§ **Extrait**:
===============
Ceux que nous avons rencontrés nous ont parlé de certains de leurs champs d’action : accompagner l’installation de panneaux solaires sur les toits des églises ou maisons paroissiales, aider à l’installation de capteurs de température et d’humidité pour piloter le chauffage à distance et ajuster sa consommation… Nous avons découvert les coussins chauffants, solution trouvée par certaines églises qui ont décidé de baisser le chauffage ou de le couper cet hiver, afin de garantir le confort thermique durant les cultes. Quant au Temps pour la Création, il est vécu de façon hétérogène à travers le pays, car certaines paroisses sont déjà engagées dans le « Klimafasten », jeûne pour le climat, une campagne de Carême durant laquelle on jeûne d’une action néfaste pour le climat.

Nous avons demandé quels blocages ils rencontraient dans leur travail et les réticences idéologiques n’ont pas été évoquées : les paroisses n’ayant pas d’action environnementale spécifique ne considèrent pas que ça n’est pas un thème important/pas à l’église de s’occuper de ça/c’est « du monde » etc. Les deux excuses qui reviennent sont le manque de temps et d’argent. Les référents étaient désireux de partager des outils avec nous, puisqu’une fois qu’ils sont créés, ils peuvent être utilisés par n’importe qui ! Mais effectivement, la barrière de la langue joue : les relations internationales des Allemands se font plus naturellement avec leurs voisins germanophones.
===============
§ **Exercices proposés**:
1) D'après l'extrait, quelles sont les deux excuses qui reviennent lorsqu'on évoque les blocages ?
2) Restituez mot pour mot le passage de l'extrait situé entre « Ceux que nous » et « pour le climat. », ces deux bornes comprises.
Vous n'aurez pas besoin des lignes qui suivent.
===============
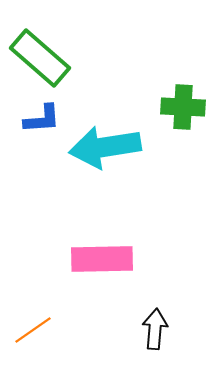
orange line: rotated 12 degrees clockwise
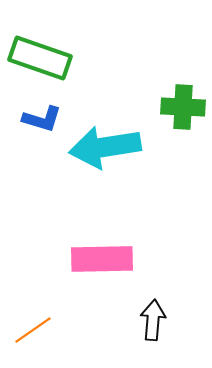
green rectangle: rotated 22 degrees counterclockwise
blue L-shape: rotated 21 degrees clockwise
black arrow: moved 2 px left, 9 px up
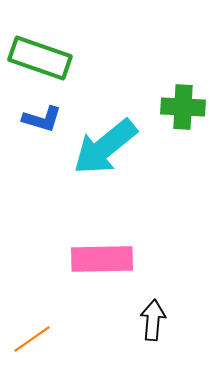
cyan arrow: rotated 30 degrees counterclockwise
orange line: moved 1 px left, 9 px down
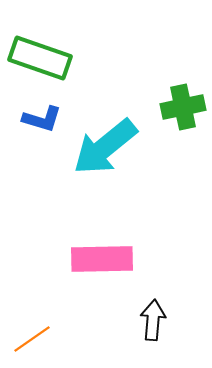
green cross: rotated 15 degrees counterclockwise
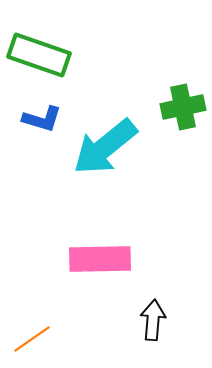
green rectangle: moved 1 px left, 3 px up
pink rectangle: moved 2 px left
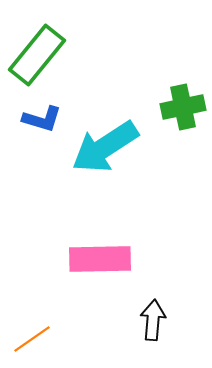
green rectangle: moved 2 px left; rotated 70 degrees counterclockwise
cyan arrow: rotated 6 degrees clockwise
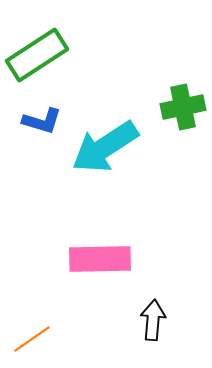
green rectangle: rotated 18 degrees clockwise
blue L-shape: moved 2 px down
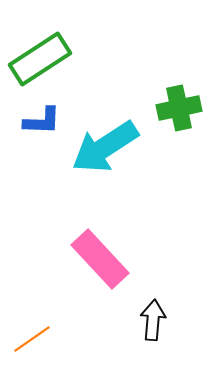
green rectangle: moved 3 px right, 4 px down
green cross: moved 4 px left, 1 px down
blue L-shape: rotated 15 degrees counterclockwise
pink rectangle: rotated 48 degrees clockwise
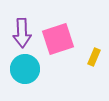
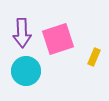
cyan circle: moved 1 px right, 2 px down
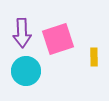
yellow rectangle: rotated 24 degrees counterclockwise
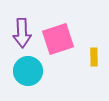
cyan circle: moved 2 px right
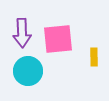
pink square: rotated 12 degrees clockwise
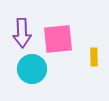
cyan circle: moved 4 px right, 2 px up
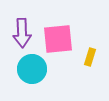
yellow rectangle: moved 4 px left; rotated 18 degrees clockwise
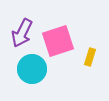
purple arrow: rotated 28 degrees clockwise
pink square: moved 2 px down; rotated 12 degrees counterclockwise
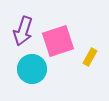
purple arrow: moved 1 px right, 2 px up; rotated 8 degrees counterclockwise
yellow rectangle: rotated 12 degrees clockwise
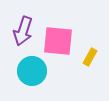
pink square: rotated 24 degrees clockwise
cyan circle: moved 2 px down
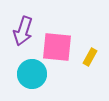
pink square: moved 1 px left, 6 px down
cyan circle: moved 3 px down
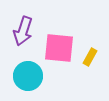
pink square: moved 2 px right, 1 px down
cyan circle: moved 4 px left, 2 px down
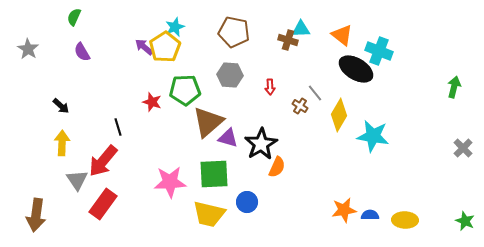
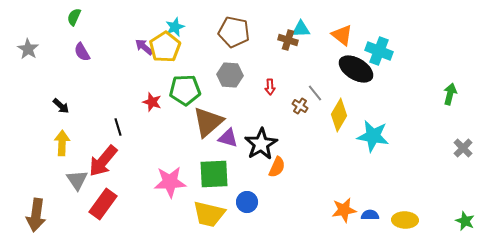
green arrow at (454, 87): moved 4 px left, 7 px down
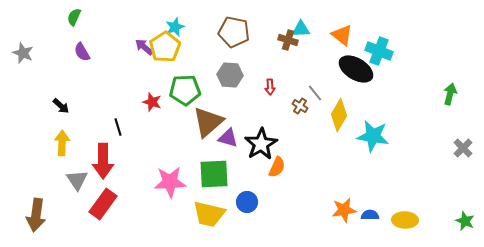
gray star at (28, 49): moved 5 px left, 4 px down; rotated 10 degrees counterclockwise
red arrow at (103, 161): rotated 40 degrees counterclockwise
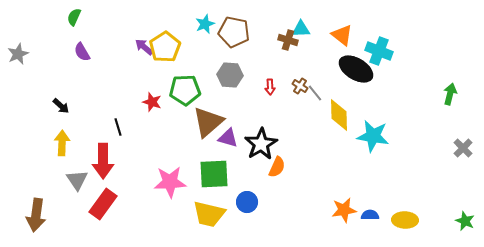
cyan star at (175, 27): moved 30 px right, 3 px up
gray star at (23, 53): moved 5 px left, 1 px down; rotated 25 degrees clockwise
brown cross at (300, 106): moved 20 px up
yellow diamond at (339, 115): rotated 32 degrees counterclockwise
===============
§ **Réponses fournies**:
1) Le manque de temps et d'argent.

2)
Ceux que nous avons rencontrés nous ont parlé de certains de leurs champs d’action : accompagner l’installation de panneaux solaires sur les toits des églises ou maisons paroissiales, aider à l’installation de capteurs de température et d’humidité pour piloter le chauffage à distance et ajuster sa consommation… Nous avons découvert les coussins chauffants, solution trouvée par certaines églises qui ont décidé de baisser le chauffage ou de le couper cet hiver, afin de garantir le confort thermique durant les cultes. Quant au Temps pour la Création, il est vécu de façon hétérogène à travers le pays, car certaines paroisses sont déjà engagées dans le « Klimafasten », jeûne pour le climat, une campagne de Carême durant laquelle on jeûne d’une action néfaste pour le climat.